- DATA SECTION:
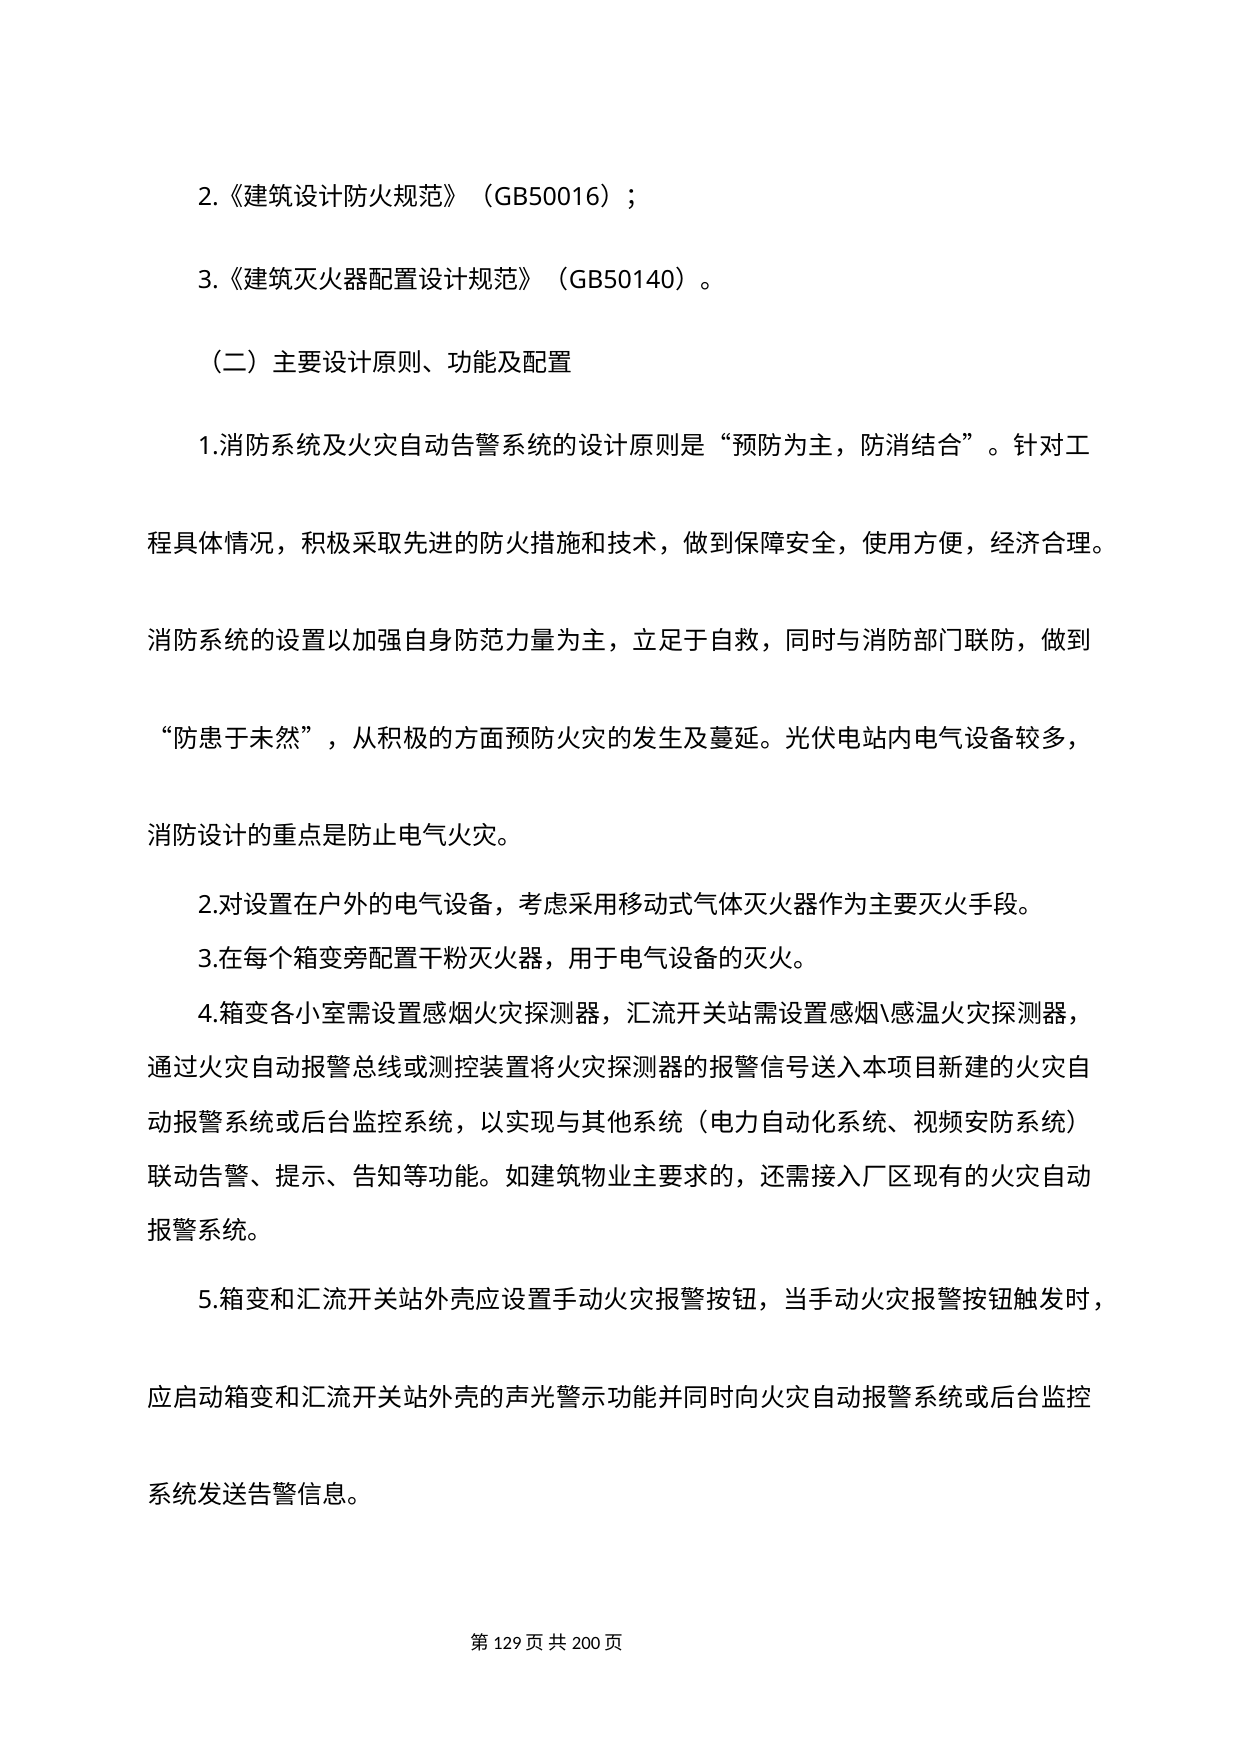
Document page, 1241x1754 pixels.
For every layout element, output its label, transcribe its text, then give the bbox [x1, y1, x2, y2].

text （二）主要设计原则、功能及配置 [148, 328, 1092, 393]
text 2.《建筑设计防火规范》（GB50016）； [148, 162, 1092, 227]
text 3.在每个箱变旁配置干粉灭火器，用于电气设备的灭火。 [148, 939, 1092, 975]
text 3.《建筑灭火器配置设计规范》（GB50140）。 [148, 245, 1092, 310]
text 1.消防系统及火灾自动告警系统的设计原则是“预防为主，防消结合”。针对工程具体情况，积极采取先进的防火措施和技术，做到保障安全，使用方便，经济合理。消防系统的设置以加强自身防范力量为主，立足于自救，同时与消防部门联防，做到“防患于未然”，从积极的方面预防火灾的发生及蔓延。光伏电站内电气设备较多，消防设计的重点是防止电气火灾。 [148, 411, 1092, 866]
text 2.对设置在户外的电气设备，考虑采用移动式气体灭火器作为主要灭火手段。 [148, 884, 1092, 921]
text 5.箱变和汇流开关站外壳应设置手动火灾报警按钮，当手动火灾报警按钮触发时，应启动箱变和汇流开关站外壳的声光警示功能并同时向火灾自动报警系统或后台监控系统发送告警信息。 [148, 1265, 1092, 1525]
text 4.箱变各小室需设置感烟火灾探测器，汇流开关站需设置感烟\感温火灾探测器，通过火灾自动报警总线或测控装置将火灾探测器的报警信号送入本项目新建的火灾自动报警系统或后台监控系统，以实现与其他系统（电力自动化系统、视频安防系统）联动告警、提示、告知等功能。如建筑物业主要求的，还需接入厂区现有的火灾自动报警系统。 [148, 993, 1092, 1247]
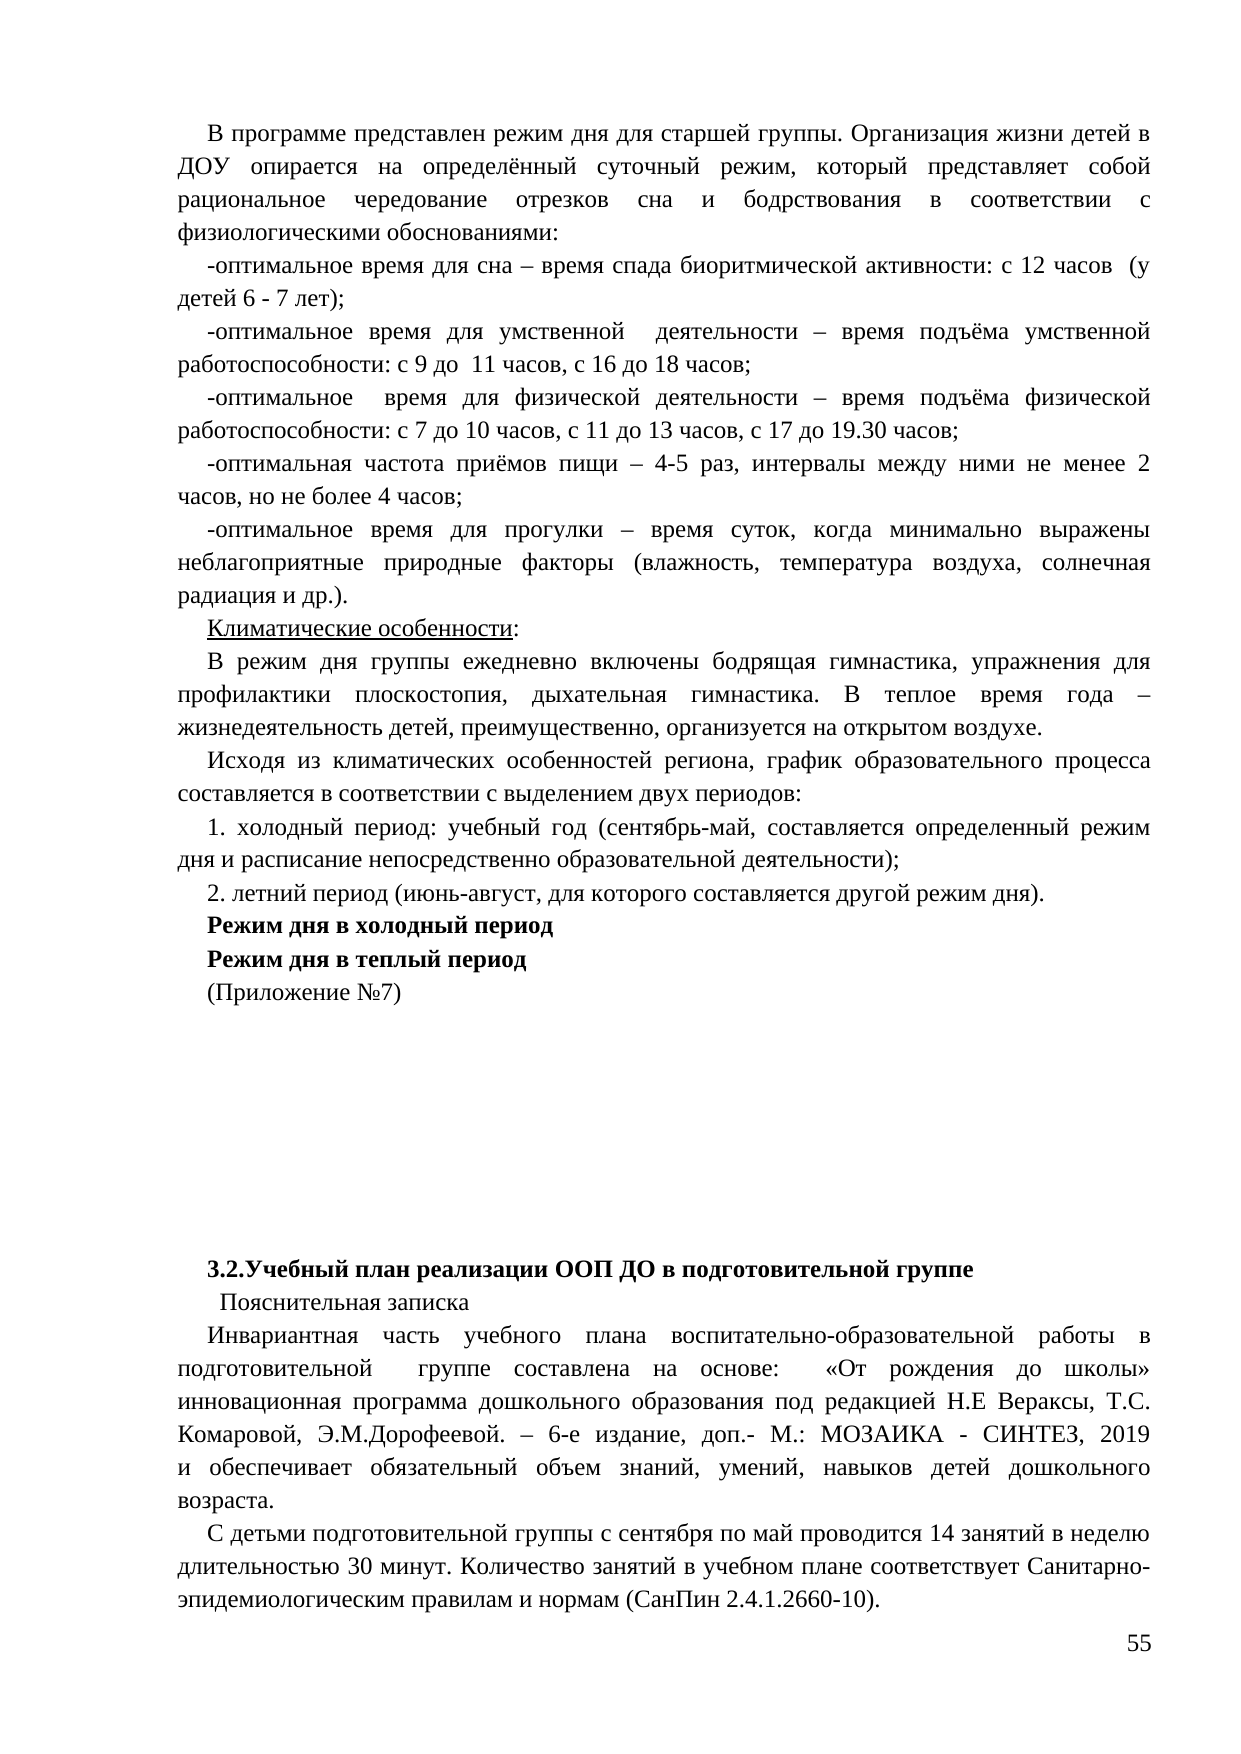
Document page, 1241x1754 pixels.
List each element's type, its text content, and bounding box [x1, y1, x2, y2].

text -оптимальное время для сна – время спада биоритмической активности: с 12 часов (у детей 6 - 7 лет); [177, 250, 1152, 312]
text (Приложение №7) [177, 977, 1152, 1005]
text 2. летний период (июнь-август, для которого составляется другой режим дня). [177, 878, 1152, 906]
text Исходя из климатических особенностей региона, график образовательного процесса составляется в соответствии с выделением двух периодов: [177, 746, 1152, 807]
text 1. холодный период: учебный год (сентябрь-май, составляется определенный режим дня и расписание непосредственно образовательной деятельности); [177, 812, 1152, 873]
text 3.2.Учебный план реализации ООП ДО в подготовительной группе [177, 1254, 1152, 1283]
text Инвариантная часть учебного плана воспитательно-образовательной работы в подготовительной группе составлена на основе: «От рождения до школы» инновационная программа дошкольного образования под редакцией Н.Е Вераксы, Т.С. Комаровой, Э.М.Дорофеевой. – 6-е издание, доп.- М.: МОЗАИКА - СИНТЕЗ, 2019 и обеспечивает обязательный объем знаний, умений, навыков детей дошкольного возраста. [177, 1320, 1152, 1514]
text -оптимальное время для прогулки – время суток, когда минимально выражены неблагоприятные природные факторы (влажность, температура воздуха, солнечная радиация и др.). [177, 514, 1152, 609]
text В программе представлен режим дня для старшей группы. Организация жизни детей в ДОУ опирается на определённый суточный режим, который представляет собой рациональное чередование отрезков сна и бодрствования в соответствии с физиологическими обоснованиями: [177, 118, 1152, 246]
text Пояснительная записка [177, 1287, 1152, 1316]
text Режим дня в теплый период [177, 944, 1152, 972]
text -оптимальная частота приёмов пищи – 4-5 раз, интервалы между ними не менее 2 часов, но не более 4 часов; [177, 448, 1152, 510]
text Режим дня в холодный период [177, 911, 1152, 939]
text С детьми подготовительной группы с сентября по май проводится 14 занятий в неделю длительностью 30 минут. Количество занятий в учебном плане соответствует Санитарно-эпидемиологическим правилам и нормам (СанПин 2.4.1.2660-10). [177, 1518, 1152, 1613]
text Климатические особенности: [177, 613, 1152, 642]
text -оптимальное время для физической деятельности – время подъёма физической работоспособности: с 7 до 10 часов, с 11 до 13 часов, с 17 до 19.30 часов; [177, 382, 1152, 444]
text -оптимальное время для умственной деятельности – время подъёма умственной работоспособности: с 9 до 11 часов, с 16 до 18 часов; [177, 316, 1152, 378]
text В режим дня группы ежедневно включены бодрящая гимнастика, упражнения для профилактики плоскостопия, дыхательная гимнастика. В теплое время года – жизнедеятельность детей, преимущественно, организуется на открытом воздухе. [177, 646, 1152, 741]
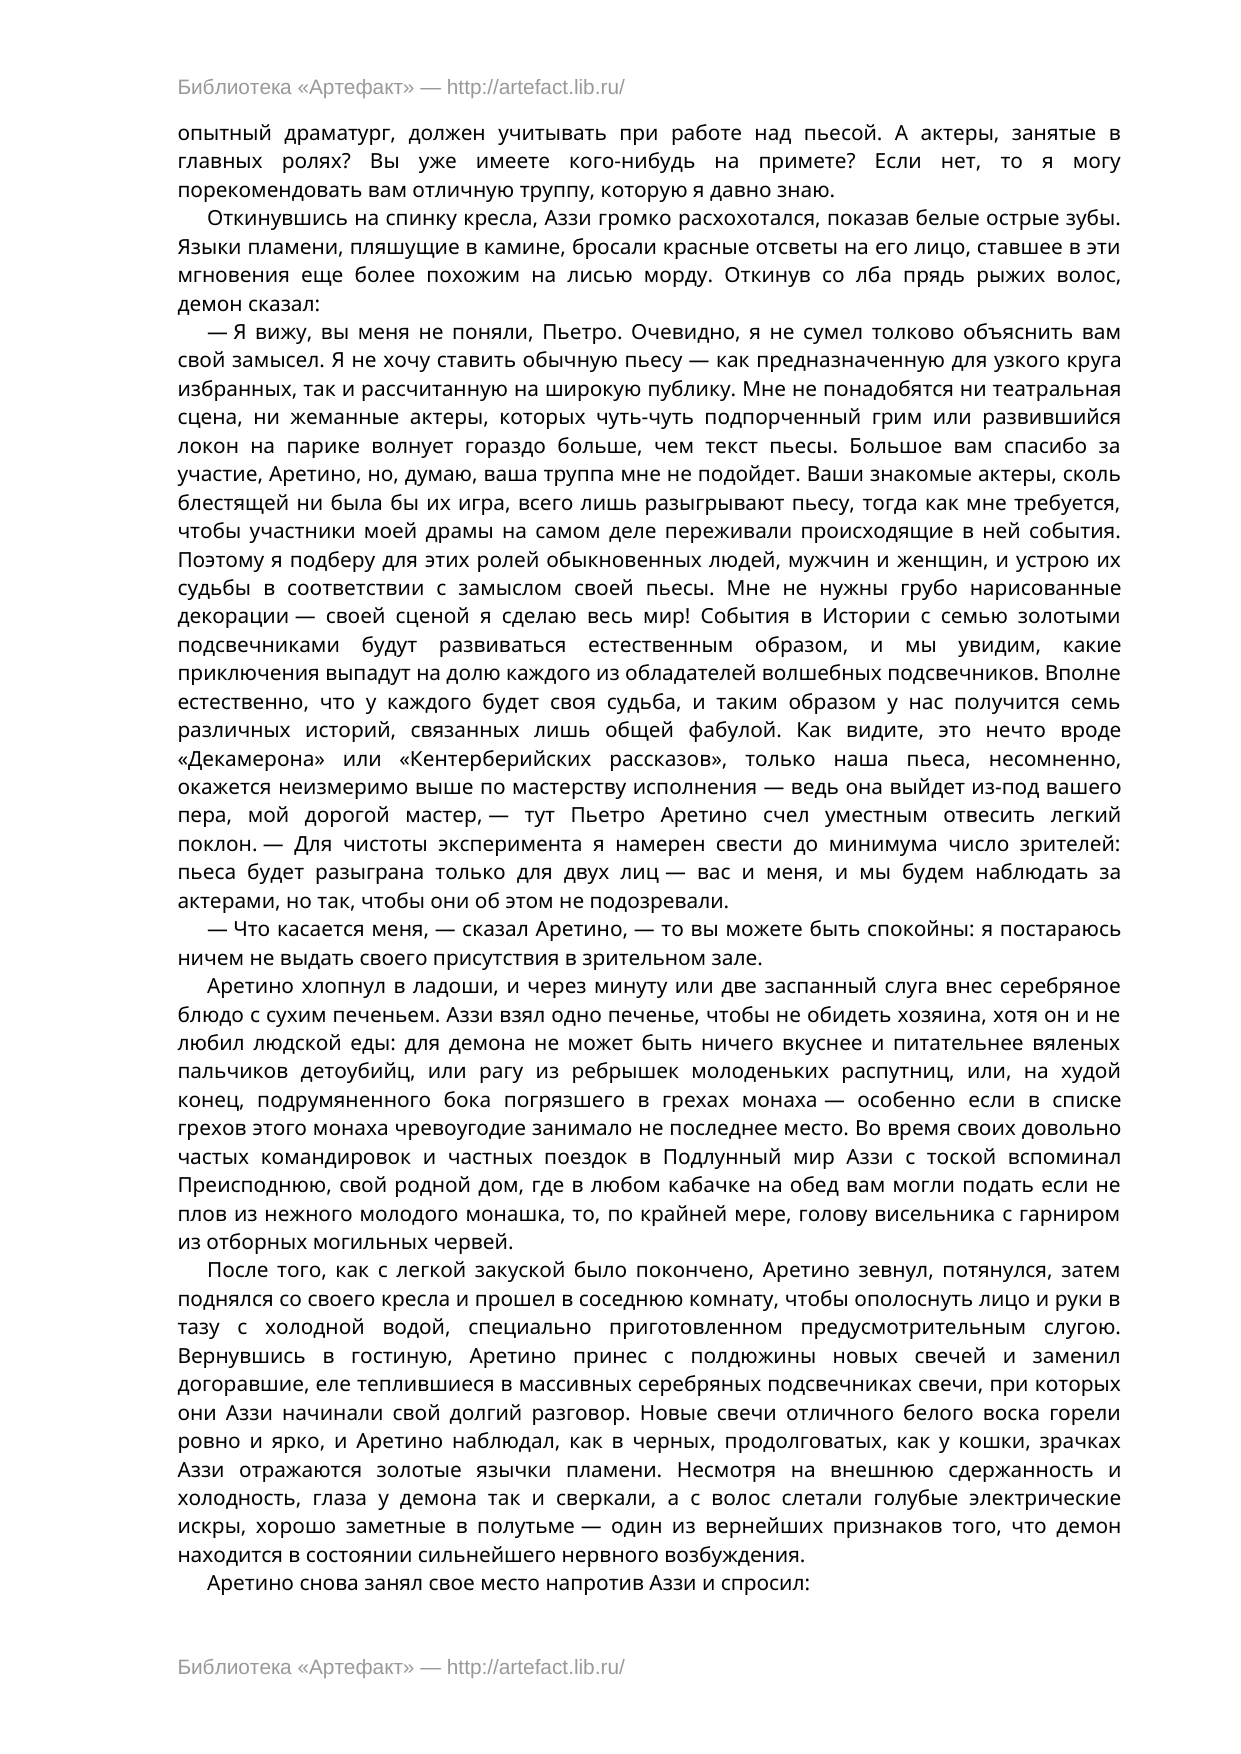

- WORK INSTRUCTIONS: Say how many lines of the entries hold the string "работоспособности". Nothing but the number should be given.

- YOUR SOLUTION: 2